A third major impact of our research will be the generation of new fundamental insights into this important part of eukaryotic glycosylation and organellular transport. To date very few studies have been reported in the literature on the biochemical characterisation, using purified and reconstituted proteins, from the ER or Golgi apparatus. Our study will address several pertinent issues related to these organelles, such as the role of lipids, membrane fluidity and curvature on these transporters. These insights will have important ramifications for understanding how membrane transporters function in these unusual internal membranes. Our methods will provide impact by serving as a reference for future studies into this family and facilitate other research groups studying similar systems from plant, mammalian and pathogenic microbes.

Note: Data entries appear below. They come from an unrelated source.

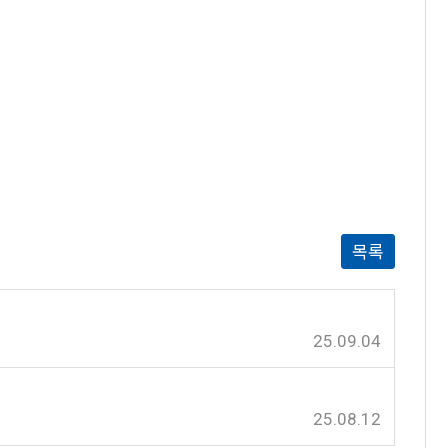
목록
25.09.04
25.08.12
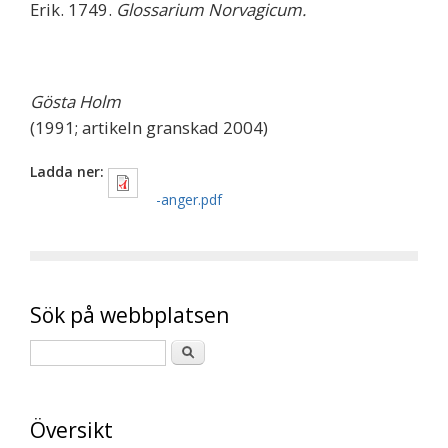
Erik. 1749.
Glossarium Norvagicum.
Gösta Holm
(1991; artikeln granskad 2004)
Ladda ner:
-anger.pdf
Sök på webbplatsen
Översikt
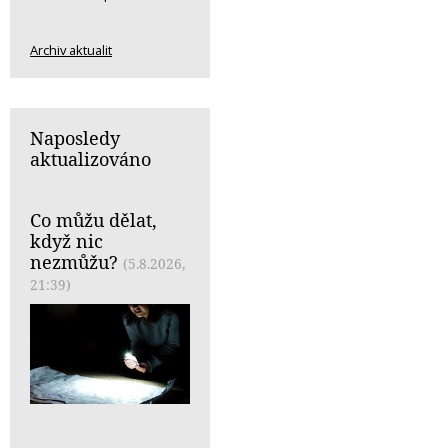
Archiv aktualit
Naposledy
aktualizováno
Co můžu dělat,
když nic
nezmůžu?
(5.8.2026,
21:39)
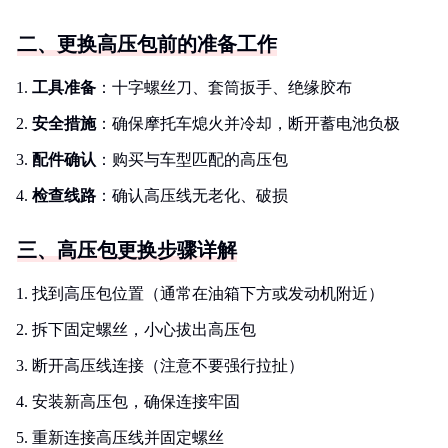
二、更换高压包前的准备工作
工具准备
：十字螺丝刀、套筒扳手、绝缘胶布
安全措施
：确保摩托车熄火并冷却，断开蓄电池负极
配件确认
：购买与车型匹配的高压包
检查线路
：确认高压线无老化、破损
三、高压包更换步骤详解
找到高压包位置（通常在油箱下方或发动机附近）
拆下固定螺丝，小心拔出高压包
断开高压线连接（注意不要强行拉扯）
安装新高压包，确保连接牢固
重新连接高压线并固定螺丝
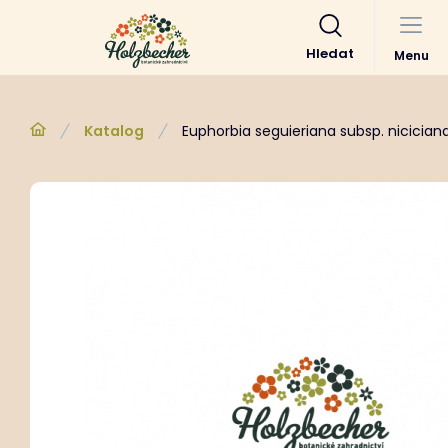
Hledat
Menu
Katalog
Euphorbia seguieriana subsp. nicician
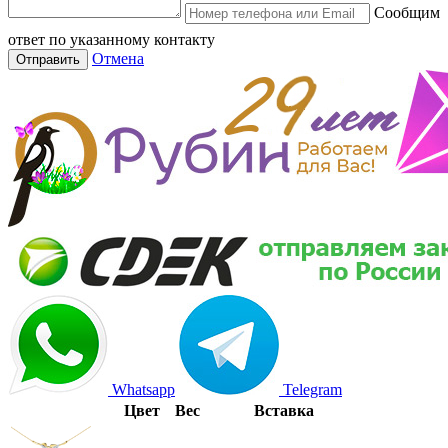
Сообщим
ответ по указанному контакту
Отмена
Отправить
Whatsapp
Telegram
Цвет
Вес
Вставка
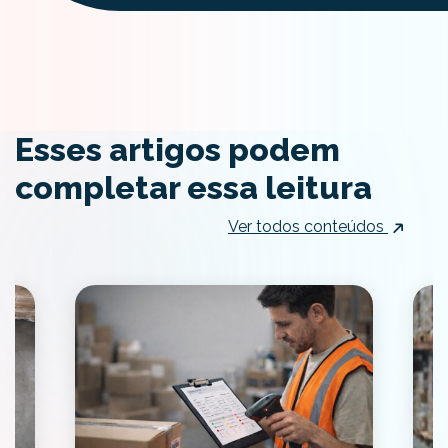
Esses artigos podem
completar essa leitura
Ver todos conteúdos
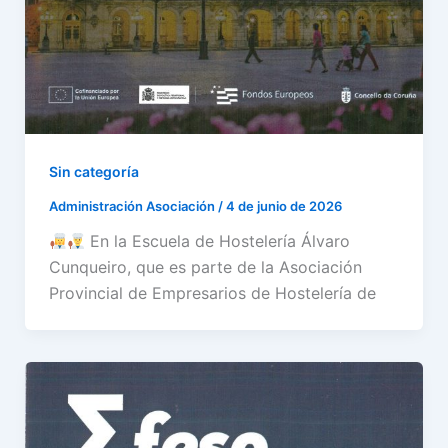
Sin categoría
Administración Asociación
/
4 de junio de 2026
En la Escuela de Hostelería Álvaro
Cunqueiro, que es parte de la Asociación
Provincial de Empresarios de Hostelería de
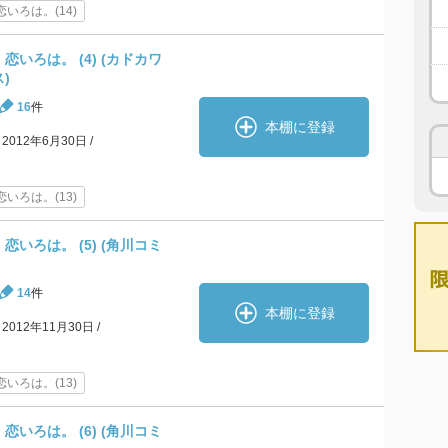
いろは。(14)
いろは。 (4) (カドカワ
)
16
件
本棚に登録
2012年6月30日
いろは。(13)
いろは。 (5) (角川コミ
14
件
本棚に登録
2012年11月30日
いろは。(13)
いろは。 (6) (角川コミ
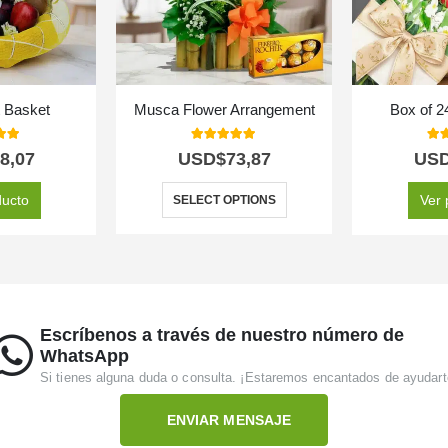
t Basket
Musca Flower Arrangement
Box of 
t of 5
5.00
out of 5
5.0
8,07
USD$
73,87
US
ducto
Ver 
SELECT OPTIONS
Escríbenos a través de nuestro número de
WhatsApp
Si tienes alguna duda o consulta. ¡Estaremos encantados de ayudart
ENVIAR MENSAJE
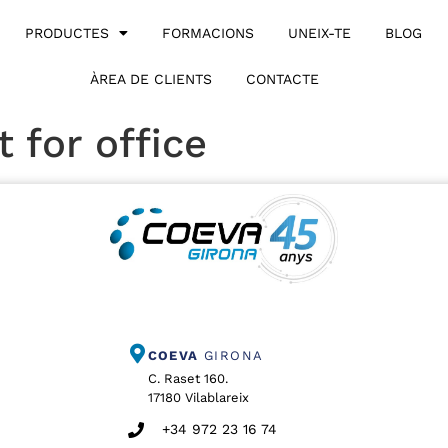
PRODUCTES
FORMACIONS
UNEIX-TE
BLOG
ÀREA DE CLIENTS
CONTACTE
 for office
COEVA
GIRONA
C. Raset 160.
17180 Vilablareix
+34 972 23 16 74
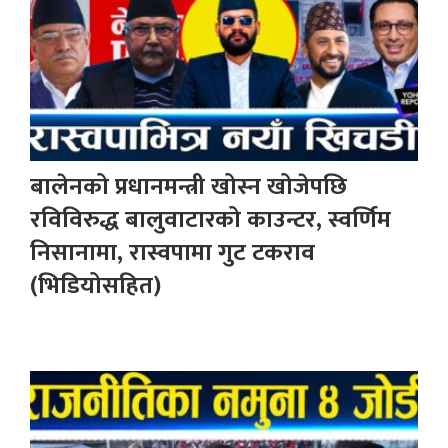
बालेनको प्रधानमन्त्री खोस्न खोजेपछि
रविविरुद्ध बालुवाटारको काउन्टर, स्वर्णिम
निसानामा, रास्वपामा गुट टकराव
(भिडियोसहित)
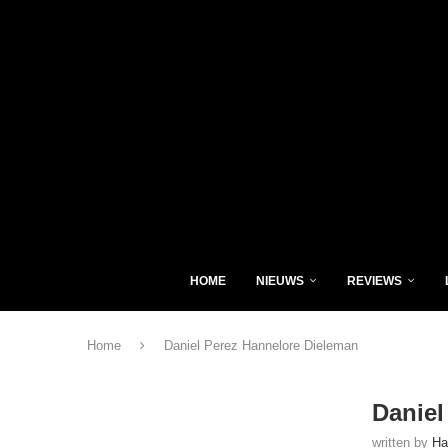
HOME
NIEUWS
REVIEWS
Home
Daniel Perez Hannelore Dieleman
Daniel
written by
Ha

Membrane protein structural biology is an expanding area of biomedical research. An important impact of our cutting-edge research is the opportunity it provides for undergraduate students to learn how these important proteins are studied at an atomic level. Undergraduates are engaged in the Newstead group in original research projects, often using our yeast-based system and trained in cubic phase crystallisation, allowing them to develop key laboratory experience in this field. We expect to continue this important aspect of research led teaching and training.